Problem statement
Rename "pie chart" to "circle graph" wherever it occurs in the lines below, and reproduce every line otherwise unchanged, leaving out the pictures.
[Supplied data]
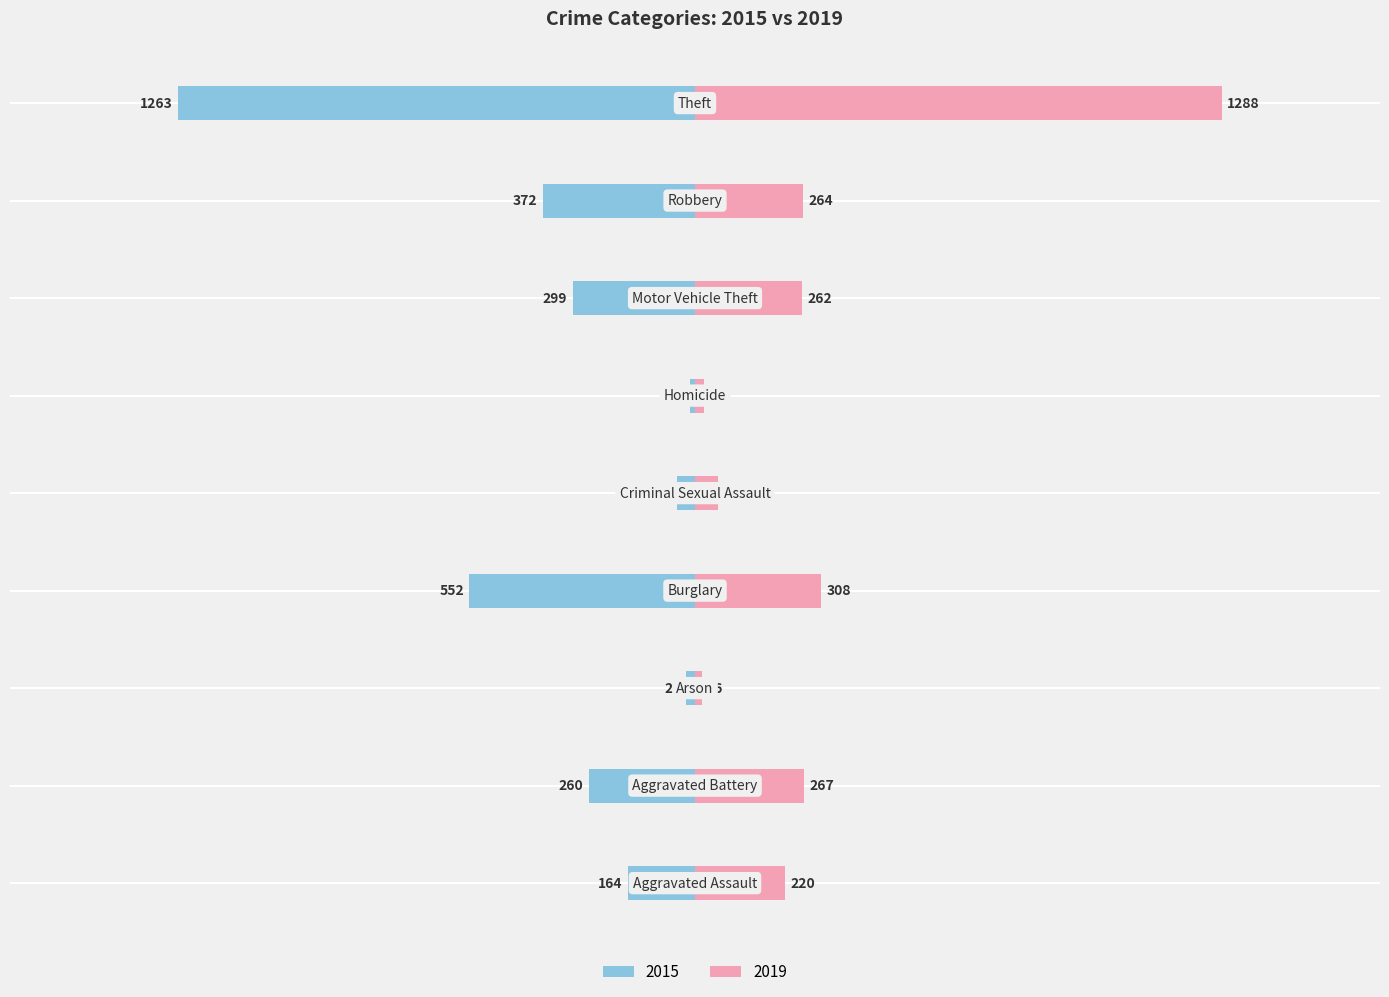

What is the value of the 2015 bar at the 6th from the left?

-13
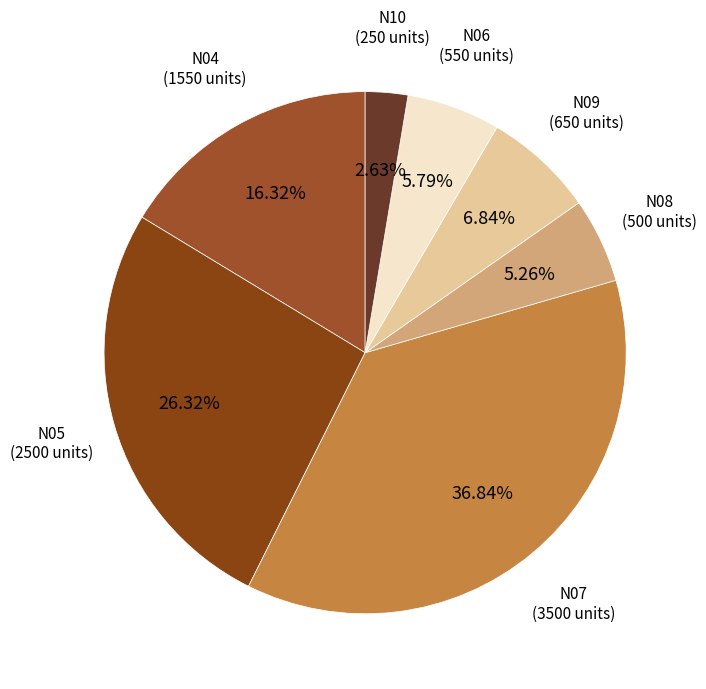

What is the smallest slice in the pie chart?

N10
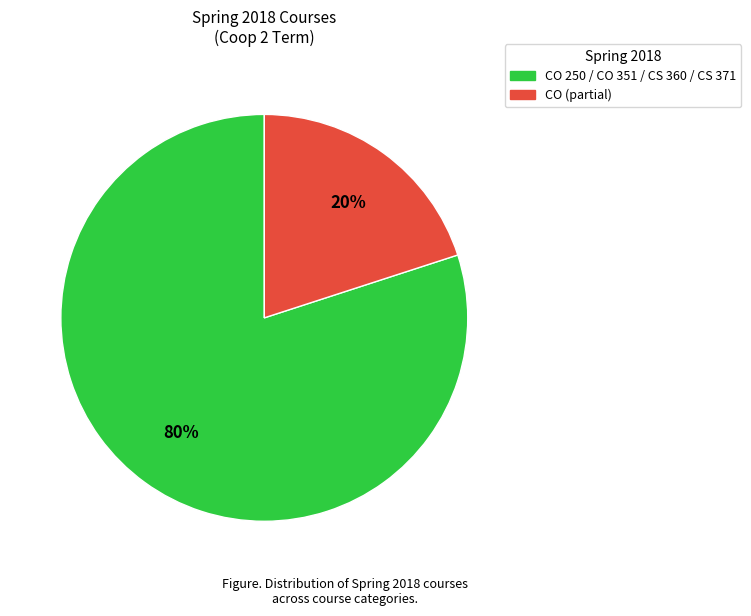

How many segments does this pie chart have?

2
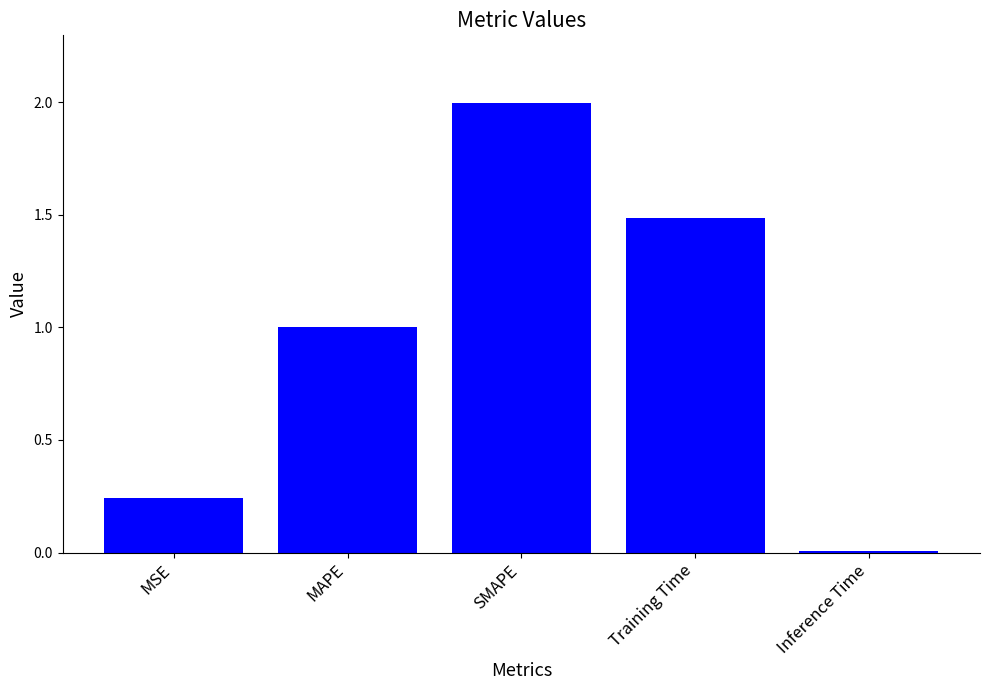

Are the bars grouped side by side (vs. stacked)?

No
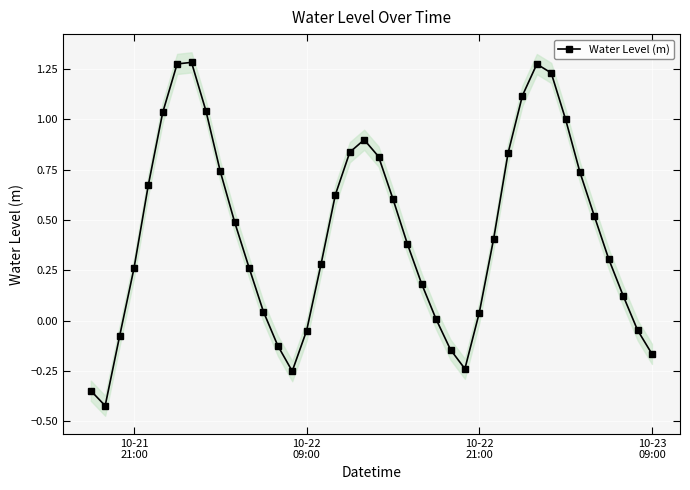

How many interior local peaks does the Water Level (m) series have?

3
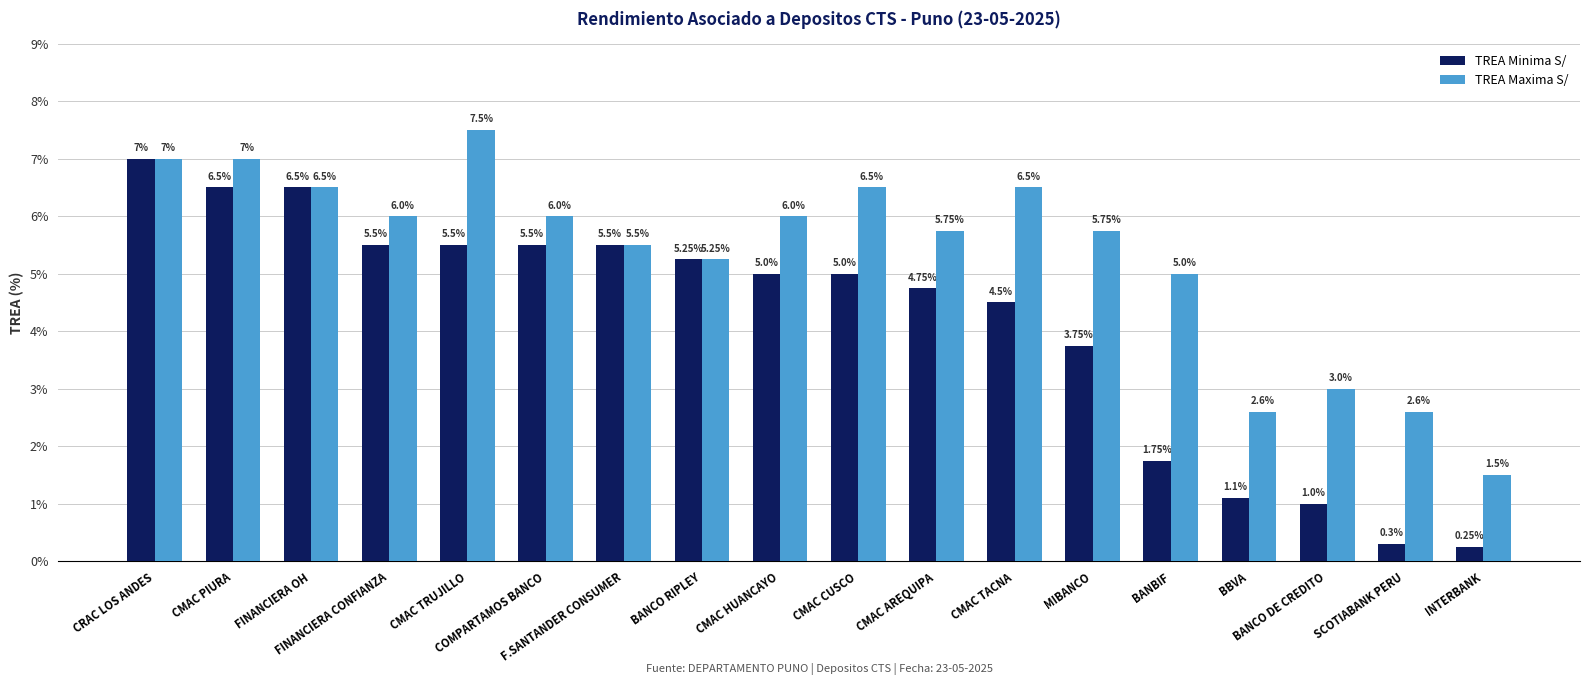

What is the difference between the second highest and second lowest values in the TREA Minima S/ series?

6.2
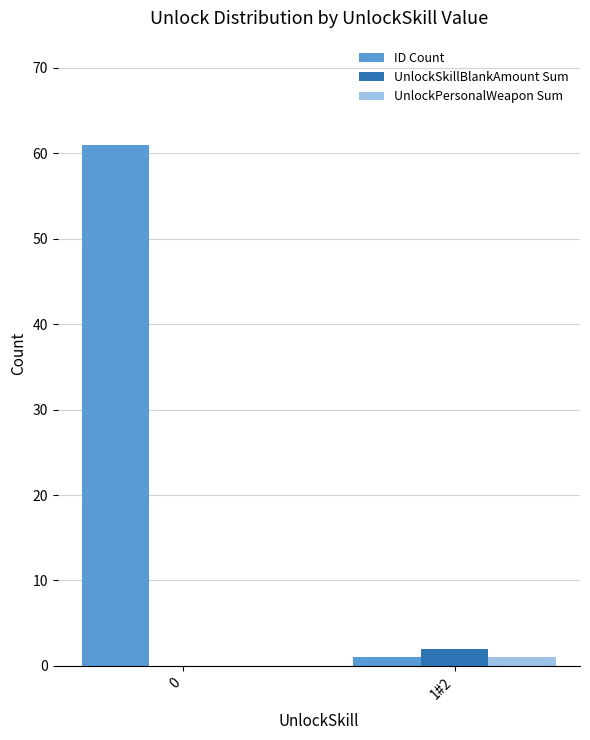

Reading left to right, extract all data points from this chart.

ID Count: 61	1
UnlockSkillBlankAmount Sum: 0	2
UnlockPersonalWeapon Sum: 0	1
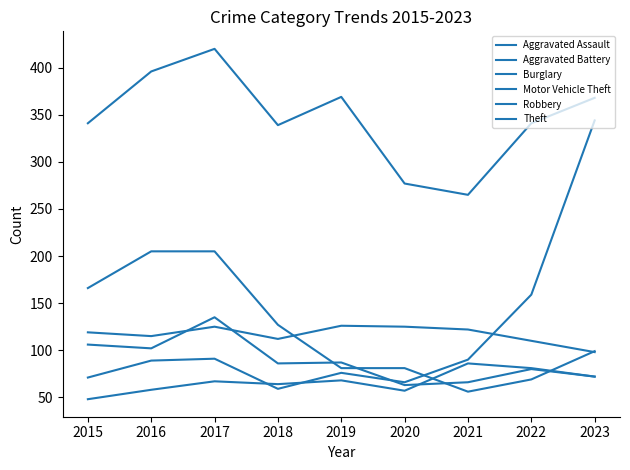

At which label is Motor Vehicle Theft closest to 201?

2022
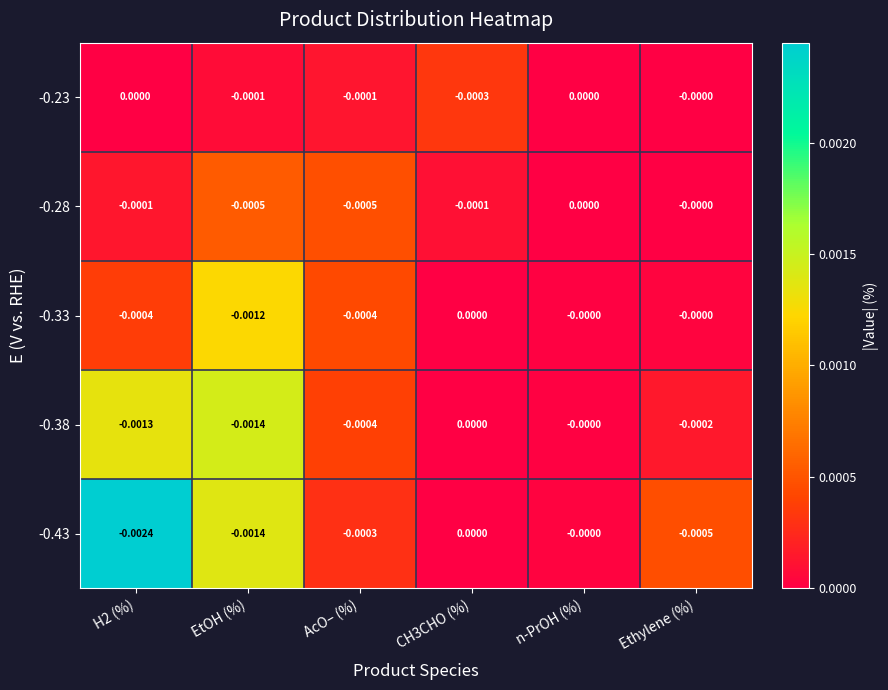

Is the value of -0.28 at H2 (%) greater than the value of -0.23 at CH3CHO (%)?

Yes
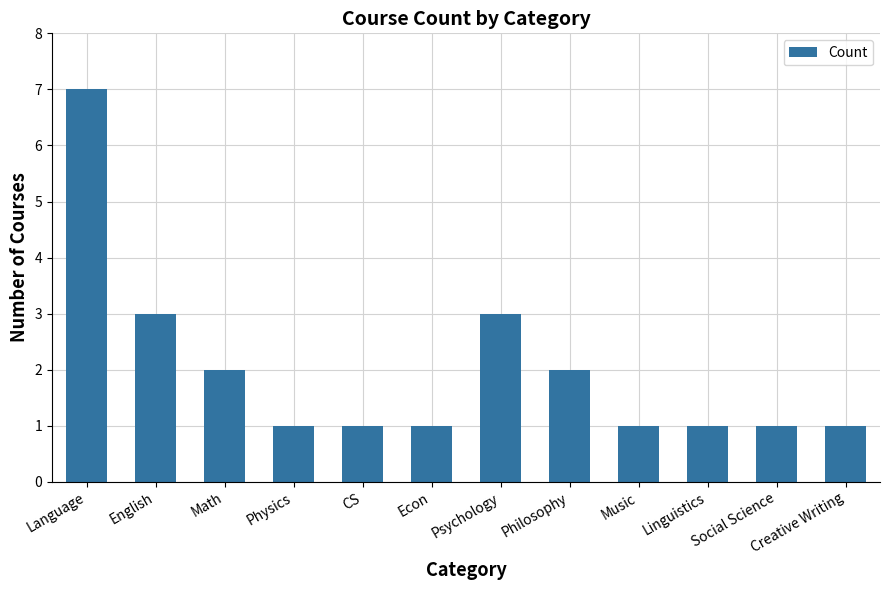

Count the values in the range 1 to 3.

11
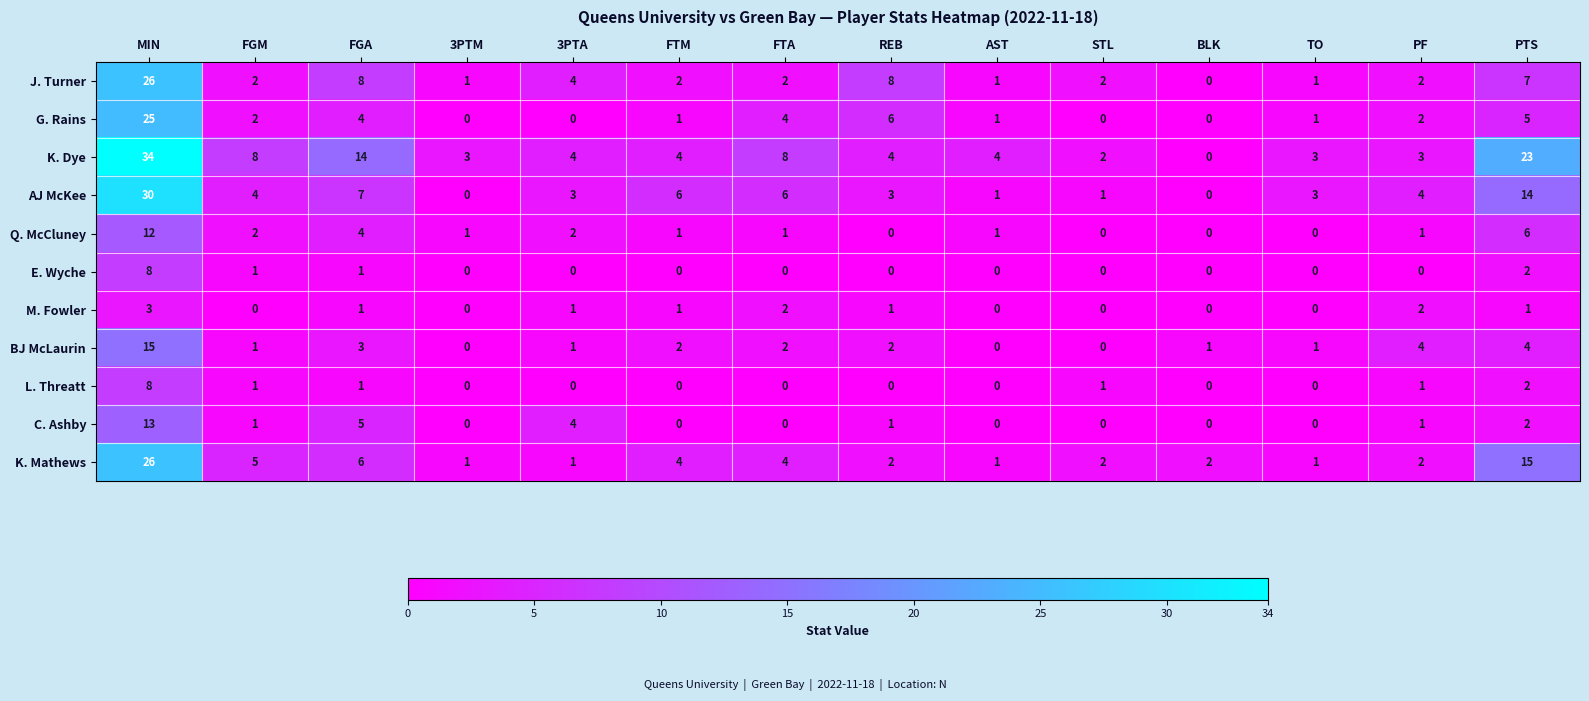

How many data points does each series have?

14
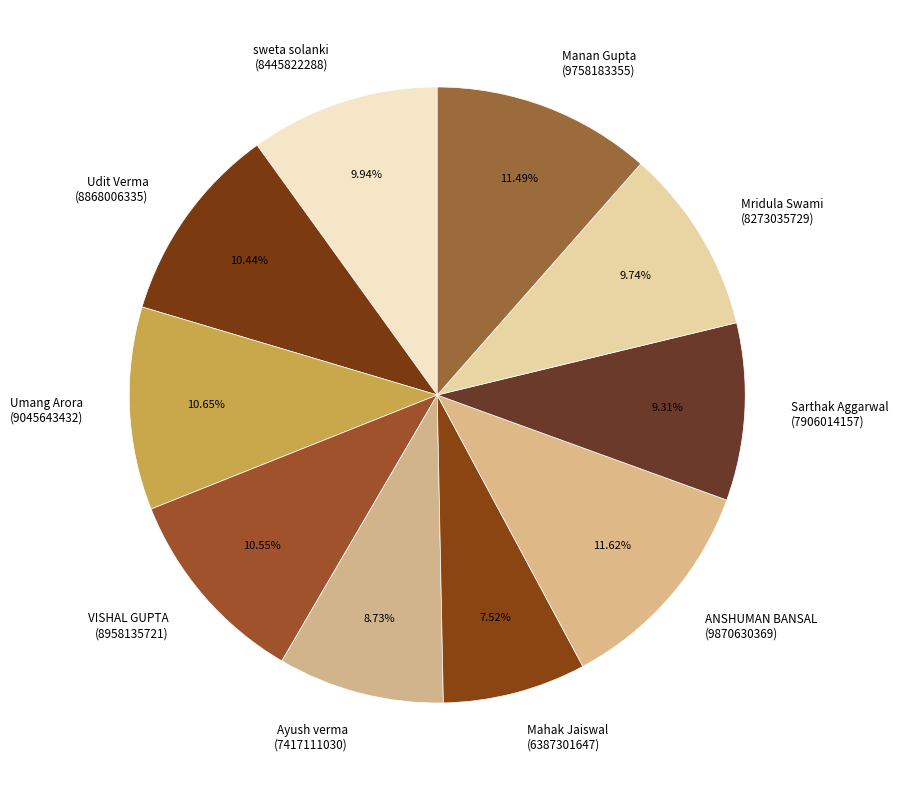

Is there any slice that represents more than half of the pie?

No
[/Supplied data]
Task solution
What is the value of the 2015 bar at the 6th from the left?

-13

What is the smallest slice in the circle graph?

N10

How many segments does this circle graph have?

2

Are the bars grouped side by side (vs. stacked)?

No

How many interior local peaks does the Water Level (m) series have?

3

What is the difference between the second highest and second lowest values in the TREA Minima S/ series?

6.2

Reading left to right, extract all data points from this chart.

ID Count: 61	1
UnlockSkillBlankAmount Sum: 0	2
UnlockPersonalWeapon Sum: 0	1

At which label is Motor Vehicle Theft closest to 201?

2022

Is the value of -0.28 at H2 (%) greater than the value of -0.23 at CH3CHO (%)?

Yes

Count the values in the range 1 to 3.

11

How many data points does each series have?

14

Is there any slice that represents more than half of the pie?

No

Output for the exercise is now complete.